*** Opening DOCUMENT EXCERPT ***

A huge part of the push for this inclusion is policy-dependent. Abysmally low wages/income, no social security, no job security and poor working environment - a rather sterile environment for protests.
A study carried out by the People’s Union for Democratic Rights (PUDR) between September-November 2021 in the Delhi-NCR region showed that for most of the gig workers interviewed, the gig was their primary job. This goes against the popular notion that gigs are side hustles or done for leisure.
Even as gig work becomes the primary source of income for many in India, they remain woefully underserved and financially vulnerable. With the rise of digital work and platforms, gig workers are creating a wealth of data that includes work history, transactions, income, expenditure - a valuable resource for fintechs. They’re also one of the more promising target segments for fintechs as they are more comfortable with digital channels for personal or work-related purposes.
Digital lenders have already started approaching the gig worker segment, but few have tailored products for savings, investment and insurance. Gig workers cannot afford to rely on traditional credit products because their income streams are fluctuating.
KarmaLife, a financial solutions provider for the gig economy, gives instant lines of credit to blue-collar workers leveraging UPI. Credit is instant and refillable to support their needs when they’re low on liquidity. They also help micro-entrepreneurs linked to platforms like Uber, by providing them working capital to help grow their business.
Another example of a fintech startup customizing solutions to a specific segment of gig workers is South Africa-based start-up, Paymenow. It offers early access to wages for low-income workers in mining, financial services, logistics etc. Additionally, their in-built feature teaches and guides them how to manage their money.
All these solutions - tailor-made and embedded into platforms.
What we talk about when we talk about FinTech
When we talk about innovation in fintech for the gig economy, there are going to be some core horizontal stacks.
Fintechs like us, provide the infrastructure layer in tandem with some of the best banking partners and licensed institutions in the country. We’ve got BankConnect, DeviceConnect and CollectX - FinBox’s proprietary products that underwrite risk and act as an early warning system for collections. This would fit the gig economy like a glove. DeviceConnect, for instance, is a risk engine that gives lenders a Financial Inclusion Score (FIS), an alternate data-based credit scoring system. For gig workers working across platforms, our technology would ensure better access to credit.

*** Closing DOCUMENT EXCERPT ***

■ REQUIREMENT 1
In the gig-worker fintech passage, when and where did the PUDR study take place?
■ REQUIREMENT 2
Put this sentence from the gig-worker fintech passage into Spanish: "Gig workers cannot afford to rely on traditional credit products because their income streams are fluctuating."
■ REQUIREMENT 3
Carry the gig-worker fintech passage forward from its final sentence.

*** Opening GIVEN INFORMATION ***

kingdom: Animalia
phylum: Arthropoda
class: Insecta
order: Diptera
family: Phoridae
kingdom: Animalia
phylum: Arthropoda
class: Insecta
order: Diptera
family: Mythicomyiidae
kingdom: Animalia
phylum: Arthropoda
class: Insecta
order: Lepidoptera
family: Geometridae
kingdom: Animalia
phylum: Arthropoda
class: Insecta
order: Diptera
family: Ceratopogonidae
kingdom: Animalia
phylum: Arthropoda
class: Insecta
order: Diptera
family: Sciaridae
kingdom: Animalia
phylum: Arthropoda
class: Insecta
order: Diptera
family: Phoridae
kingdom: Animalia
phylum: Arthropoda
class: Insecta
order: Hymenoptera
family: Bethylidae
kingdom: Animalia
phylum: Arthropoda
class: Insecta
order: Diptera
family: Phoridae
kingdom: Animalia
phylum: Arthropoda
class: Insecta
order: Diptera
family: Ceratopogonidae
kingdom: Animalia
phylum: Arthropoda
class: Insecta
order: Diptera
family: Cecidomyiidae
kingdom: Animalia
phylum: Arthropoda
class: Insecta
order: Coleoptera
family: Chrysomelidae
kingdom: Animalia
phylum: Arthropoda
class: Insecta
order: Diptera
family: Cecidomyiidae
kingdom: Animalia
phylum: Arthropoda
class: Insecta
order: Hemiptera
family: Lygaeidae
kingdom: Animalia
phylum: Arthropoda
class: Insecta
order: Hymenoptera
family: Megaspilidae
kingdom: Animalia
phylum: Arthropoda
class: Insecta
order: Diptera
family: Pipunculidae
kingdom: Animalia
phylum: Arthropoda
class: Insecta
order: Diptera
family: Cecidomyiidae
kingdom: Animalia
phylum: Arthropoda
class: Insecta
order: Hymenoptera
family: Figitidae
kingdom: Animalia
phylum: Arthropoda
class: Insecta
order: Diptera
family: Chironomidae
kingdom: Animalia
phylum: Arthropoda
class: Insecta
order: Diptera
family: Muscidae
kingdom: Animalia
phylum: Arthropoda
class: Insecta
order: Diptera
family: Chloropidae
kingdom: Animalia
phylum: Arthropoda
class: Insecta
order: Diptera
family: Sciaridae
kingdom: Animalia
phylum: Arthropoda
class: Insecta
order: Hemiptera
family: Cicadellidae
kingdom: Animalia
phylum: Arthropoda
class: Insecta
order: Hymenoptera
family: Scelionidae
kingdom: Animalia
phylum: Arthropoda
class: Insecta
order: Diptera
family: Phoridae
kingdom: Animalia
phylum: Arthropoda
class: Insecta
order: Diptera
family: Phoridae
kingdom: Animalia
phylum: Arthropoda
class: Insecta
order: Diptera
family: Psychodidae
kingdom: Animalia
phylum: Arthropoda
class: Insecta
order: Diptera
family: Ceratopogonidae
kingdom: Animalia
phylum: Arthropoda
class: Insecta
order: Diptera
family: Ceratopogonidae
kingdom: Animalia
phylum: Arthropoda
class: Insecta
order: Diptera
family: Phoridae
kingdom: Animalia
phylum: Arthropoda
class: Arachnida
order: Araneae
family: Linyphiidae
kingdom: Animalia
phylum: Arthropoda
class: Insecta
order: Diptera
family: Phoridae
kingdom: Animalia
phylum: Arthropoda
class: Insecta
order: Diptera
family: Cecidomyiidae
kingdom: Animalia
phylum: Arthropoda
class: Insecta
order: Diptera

*** Closing GIVEN INFORMATION ***

■ TASK OUTPUT 1
Between September and November 2021, in the Delhi-NCR region.

■ TASK OUTPUT 2
Los trabajadores por encargo no pueden permitirse depender de productos de crédito tradicionales porque sus fuentes de ingresos son fluctuantes.

■ TASK OUTPUT 3
That’s what we’re talking about when we talk about fintech.
But we find ourselves asking some pertinent questions -
How can we design products that are tailor-made for specific segments of the independent economy?
What can we offer beyond credit to improve the financial health of gig workers?
What does growth in each segment mean, as a business? And what can we do?
For the truly marginalized segments, how are we ensuring fair play and realizing financial inclusion in its actuality?
How can we be instrumental in framing an economy around the fact that income is available on-demand and not tied to a job?
Can we use the model we’re familiar with and use it in a similar way, but targeted to such a fragmented market?
With every new segment in the gig economy, there’s an opportunity to add enrichment layers for digital infrastructure companies. Sometime in 2021, a mini documentary called ‘play-to-earn’ made its way to Youtube. This documentary showed how some folks in the Philippines, hit hard by the pandemic, earned income through NFTs and cryptocurrencies by breeding, battling and trading digital pets in a game called Axie Infinity.
Think about it - the metaverse, if it is indeed going to be the future of work (as it's so vehemently touted to be), then Fintechs are going to have to think about insuring Axie Infinity players against crypto market risks.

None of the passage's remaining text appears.